■ EXERCISE 1:
Return everything in the Superwolf article from "Bonnie 'Prince' Billy" down to "on Drag City.", copied word for word.
■ EXERCISE 2:
Resume the Superwolf article after its final sentence, carrying it on in the same style.

■ EXTRACTED TEXT:
** start **

Studio album by Bonnie "Prince" Billy and Matt Sweeney
- Released: January 25, 2005
- Length: 43:53
- Label: Drag City
- Producer: Paul Oldham, Bonnie "Prince" Billy, Matt Sweeney

Bonnie 'Prince' Billy chronology
| Sings Greatest Palace Music (2004) | Superwolf (2005) | The Brave and the Bold (2006) |

= Superwolf =

Superwolf is a 2005 collaborative studio album by Bonnie "Prince" Billy and Matt Sweeney. It was released on Drag City.

==Critical reception==

At Metacritic, which assigns a weighted average score out of 100 to reviews from mainstream critics, the album received an average score of 80, based on 17 reviews, indicating "generally favorable reviews".

Pitchfork placed the album at number 21 on the "Top 50 Albums of 2005" list.

In 2007, Spin included Bonnie "Prince" Billy and Matt Sweeney on the "Rock's 25 Greatest Team-ups" list.

** end **

■ INFORMATION SHOWN:
** start **

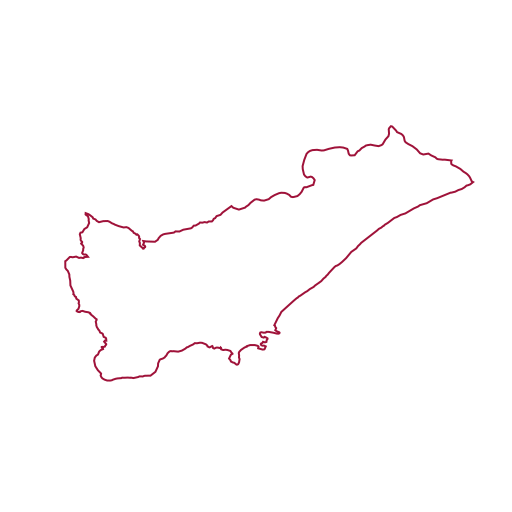 Quepos, Puntarenas, Costa Rica (Equal Earth projection), rotated 291°
{"feature_id": "36466004B16992586441876", "entity_name": "Quepos", "entity_type": "district", "adm_level": 2, "iso_a3": "CRI", "parent_name": "Costa Rica", "parent_adm1": "Puntarenas", "projection": "equal_earth", "projection_center": [-84.055, 9.413], "detail": "fine", "context": "isolated", "style": "outline", "palette": "rose", "viewbox_px": 512, "rotation_deg": 291, "n_neighbors": 0, "source": "geoboundaries", "source_scale": "gbopen_adm2", "svg_char_len": 6085}
<svg xmlns="http://www.w3.org/2000/svg" viewBox="0 0 512 512"><g transform="rotate(291 256 256)"><path d="M415.2,404.2L413.6,397.7L412.8,395.8L411.6,391.2L411.6,389.9L412.4,388.1L412.7,383.5L413.4,380.3L410.7,375.8L410.7,372.4L413.1,367.9L414.6,362.7L415.1,358.0L415.8,354.9L416.8,353.5L419.7,351.7L420.5,351.0L421.4,349.6L422.0,347.9L422.2,343.3L423.3,341.8L425.5,337.2L425.7,336.6L425.5,335.4L423.0,334.5L421.9,334.5L417.8,336.4L415.3,336.7L411.1,335.1L405.7,334.2L404.5,333.4L402.5,331.1L401.7,327.3L401.0,323.1L399.4,320.3L398.4,318.9L397.2,318.2L394.6,316.0L391.5,314.7L390.2,313.4L385.4,312.0L383.9,308.7L383.7,307.5L384.7,305.9L387.4,304.1L388.7,302.8L388.5,298.6L387.6,295.2L385.5,290.7L382.2,285.7L378.9,281.5L378.0,279.5L377.0,274.9L375.1,270.8L373.5,268.8L371.7,267.5L369.5,266.6L363.0,266.6L356.6,267.3L353.9,268.5L349.3,271.6L348.2,273.4L347.7,275.1L347.7,275.9L349.7,278.6L349.8,280.0L349.1,281.9L347.9,283.6L342.9,284.0L342.3,283.0L338.4,278.6L338.0,277.9L337.9,277.1L337.0,276.1L332.3,275.6L329.3,274.6L326.8,273.2L324.5,269.9L324.0,268.7L323.9,267.2L324.9,265.3L325.3,262.4L325.2,260.3L324.1,256.9L322.9,255.0L319.6,251.6L316.4,249.0L313.6,247.5L310.6,243.7L309.7,240.6L309.7,238.7L309.2,236.1L308.1,234.5L303.6,231.8L300.8,230.7L298.3,228.9L297.3,228.5L293.2,223.4L292.9,217.5L293.8,215.2L284.6,209.2L281.7,208.1L279.1,204.9L276.7,204.3L275.6,203.2L274.0,203.1L272.4,202.4L271.3,199.5L269.7,198.3L269.2,195.8L267.9,194.0L267.2,191.7L265.9,191.2L262.8,188.7L262.0,187.0L259.7,186.2L258.5,185.3L254.5,178.7L251.4,175.7L250.1,172.0L248.6,171.1L248.1,170.4L244.0,163.1L242.9,161.6L240.7,159.8L237.7,158.7L235.9,158.5L233.1,156.6L230.3,148.4L229.6,145.4L228.3,146.7L226.0,146.5L225.7,148.5L225.1,149.2L224.5,149.3L223.7,148.6L222.8,148.6L222.4,148.1L222.4,147.7L223.0,147.2L223.1,146.5L224.2,143.7L226.6,142.9L227.7,141.8L230.3,141.6L231.0,140.3L232.0,140.1L232.8,139.4L233.7,137.5L233.0,136.7L233.6,135.7L233.8,133.5L234.9,132.2L235.0,131.1L236.5,126.9L236.5,124.7L235.2,122.2L234.7,117.1L234.7,112.9L234.9,111.8L234.9,109.9L235.5,106.9L235.5,105.0L233.8,100.9L231.3,97.3L231.7,94.7L232.6,93.1L232.6,90.6L233.6,89.7L234.6,86.5L235.0,84.7L235.0,81.6L233.7,82.0L233.4,82.7L233.0,84.5L232.6,85.1L230.6,86.6L229.2,87.0L227.0,88.4L222.3,88.1L219.7,86.1L215.9,85.4L214.9,83.8L213.2,83.7L209.8,86.0L208.6,86.3L207.7,86.9L206.9,88.6L206.1,88.9L205.5,88.4L204.9,88.3L203.7,90.9L202.6,91.8L202.1,92.1L200.6,92.1L199.5,92.6L196.5,92.6L195.8,93.7L195.7,94.6L195.8,95.2L196.3,96.1L196.3,97.2L195.0,99.4L193.5,96.1L193.0,96.2L192.1,95.4L191.8,93.2L190.8,91.5L191.0,88.3L189.1,85.3L188.8,83.5L188.3,82.5L183.9,80.6L182.8,79.8L176.7,82.2L175.6,83.6L174.6,85.7L171.9,88.3L169.6,89.3L166.4,91.4L162.0,93.3L157.2,98.2L155.7,99.1L154.9,99.1L154.4,100.4L153.4,101.3L153.2,102.7L151.8,103.5L151.0,106.5L149.3,107.3L148.3,107.3L147.1,108.5L145.9,109.0L143.1,109.2L141.0,108.2L140.4,108.2L140.1,109.0L140.1,110.3L140.4,111.3L140.6,111.7L141.2,111.7L141.7,112.3L142.6,113.8L142.7,116.4L143.4,119.7L143.4,121.4L143.0,122.0L142.7,121.8L142.1,123.1L141.3,125.7L140.0,128.8L139.8,129.9L139.3,130.1L137.3,129.9L135.0,131.4L134.1,131.7L132.6,132.9L131.2,134.8L130.9,135.0L130.3,136.4L128.7,137.9L128.6,140.2L128.4,140.8L125.9,142.8L125.8,145.0L125.0,145.8L123.3,146.6L122.9,145.3L121.6,144.9L120.1,147.7L119.6,147.9L118.3,147.4L117.3,147.4L116.4,146.2L116.2,145.3L115.8,144.6L115.3,144.8L114.9,146.2L114.3,146.6L112.8,145.0L111.3,144.1L110.3,143.8L107.4,143.8L105.8,142.6L103.4,141.9L100.2,142.4L95.5,145.5L92.7,149.3L90.8,153.4L90.6,153.6L88.7,153.8L87.3,155.3L86.7,156.5L86.3,158.8L86.4,161.6L87.4,164.4L88.3,165.9L89.3,166.8L91.1,169.0L92.1,170.6L93.7,174.0L94.4,174.6L95.4,177.3L96.5,179.7L97.3,182.4L97.6,182.7L98.1,185.3L100.8,189.4L101.8,190.3L103.0,193.5L104.1,194.7L104.6,195.7L106.5,200.4L111.8,203.6L117.9,204.0L120.7,203.1L124.6,203.3L125.3,203.8L126.8,205.7L128.6,207.1L129.9,207.4L130.7,207.9L133.5,208.3L135.3,209.1L136.4,210.0L136.8,210.8L136.9,211.7L137.6,213.1L138.8,217.6L141.1,220.7L144.3,223.3L145.9,224.1L146.5,225.0L148.5,226.6L150.8,228.9L152.7,230.1L153.4,232.2L155.0,234.8L155.6,236.7L155.6,240.8L154.9,242.7L154.2,243.1L154.0,245.1L154.1,245.5L156.3,247.4L156.2,247.7L154.7,248.9L154.6,250.2L156.2,251.7L156.8,253.1L157.1,255.3L157.6,255.8L157.9,255.8L157.7,256.3L156.4,256.9L156.4,258.7L156.6,259.4L157.5,260.9L158.0,262.9L158.2,266.1L156.9,267.9L156.6,268.8L156.3,269.1L154.7,267.9L150.6,267.6L149.5,269.6L148.5,270.4L148.3,272.6L148.5,274.0L147.6,276.7L148.0,277.6L148.6,278.1L150.6,278.3L153.9,277.6L155.1,276.5L157.3,275.8L159.2,274.7L160.5,274.7L163.0,275.7L166.5,278.1L168.1,279.9L168.5,279.7L170.8,282.5L172.4,286.7L172.7,289.1L172.6,290.5L172.4,290.8L170.6,291.1L171.0,295.7L171.7,297.1L172.2,297.4L175.1,297.5L175.2,295.5L174.6,294.2L174.6,293.1L174.8,292.6L175.5,292.0L176.1,292.1L177.2,293.2L178.4,293.3L178.6,295.3L179.5,296.5L181.3,296.1L182.6,296.5L183.2,296.3L183.5,295.0L183.6,293.0L182.6,292.5L182.4,290.3L184.3,287.8L184.7,287.5L186.0,287.4L186.7,288.2L187.2,290.8L187.6,291.8L188.0,292.5L188.9,292.9L189.7,295.0L190.6,299.7L191.0,303.2L191.5,304.8L192.2,305.5L192.8,305.5L193.1,305.1L193.2,302.0L193.6,300.6L195.9,300.7L196.7,299.4L197.7,298.7L197.9,297.9L205.8,298.6L208.9,299.3L212.9,299.7L227.3,307.0L231.2,309.1L232.1,309.9L233.5,310.4L234.7,311.5L239.9,315.0L241.5,316.4L244.4,318.1L247.8,320.9L249.6,321.7L255.9,325.9L259.1,327.1L261.5,328.5L262.6,328.7L264.3,329.6L266.4,330.2L273.8,333.2L275.2,334.0L276.4,335.4L278.3,336.8L281.3,338.5L286.3,340.9L294.0,343.5L299.0,346.9L301.9,347.7L304.1,348.8L306.0,349.5L323.2,359.9L325.4,361.0L327.4,362.8L329.3,363.8L329.8,364.4L331.3,365.0L334.1,367.2L341.1,371.5L342.9,373.6L346.2,376.3L349.3,380.2L357.0,386.3L360.3,389.6L362.2,390.8L366.5,396.5L372.3,401.1L374.9,404.4L384.9,415.0L385.1,415.6L387.4,418.9L390.1,421.3L392.3,424.1L394.9,426.1L397.2,427.3L397.9,428.4L399.6,430.3L402.8,432.2L403.0,430.7L405.7,427.9L406.8,426.5L408.0,424.1L408.6,422.1L409.1,419.4L410.5,415.6L411.3,410.5L411.3,407.7L411.7,405.8L412.1,405.2L414.8,404.1L415.2,404.2Z" fill="none" stroke="#9f1239" stroke-width="2"/></g></svg>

** end **

■ WRITTEN RESPONSE 1:
Bonnie 'Prince' Billy chronology
| Sings Greatest Palace Music (2004) | Superwolf (2005) | The Brave and the Bold (2006) |

= Superwolf =

Superwolf is a 2005 collaborative studio album by Bonnie "Prince" Billy and Matt Sweeney. It was released on Drag City.

■ WRITTEN RESPONSE 2:
Professional ratings
Aggregate scores
| Source | Rating |
| Metacritic | 80/100 |
Review scores
| Source | Rating |
| AllMusic | Star |
| Cokemachineglow | 84% |
| Dotmusic | 8/10 |
| Paste | Star |
| Pitchfork | 8.4/10 |
| Mojo | Star Half star |
| Q | Star |
| Tiny Mix Tapes | Star |
| Uncut | 8/10 |
| Under the Radar | 8/10 |

==Track listing==

| No. | Title | Length |
|---|---|---|
| 1. | "My Home Is the Sea" | 5:49 |
| 2. | "Beast for Thee" | 3:41 |
| 3. | "What Are You?" | 2:38 |
| 4. | "Goat and Ram" | 5:15 |
| 5. | "Lift Us Up" | 2:56 |
| 6. | "Rudy Foolish" | 4:12 |
| 7. | "Bed Is for Sleeping" | 2:56 |
| 8. | "Only Someone Running" | 3:13 |
| 9. | "Death in the Sea" | 2:38 |
| 10. | "Blood Embrace" | 7:57 |
| 11. | "I Gave You" | 2:38 |

==Personnel==
Credits adapted from liner notes.

- Bonnie "Prince" Billy – vocals, bass guitar, percussion, Nord Lead
- Matt Sweeney – vocals, guitar, bass guitar, Nord Lead
- Peter Townsend – drums
- Sue Schofield – vocals (on "My Home Is the Sea")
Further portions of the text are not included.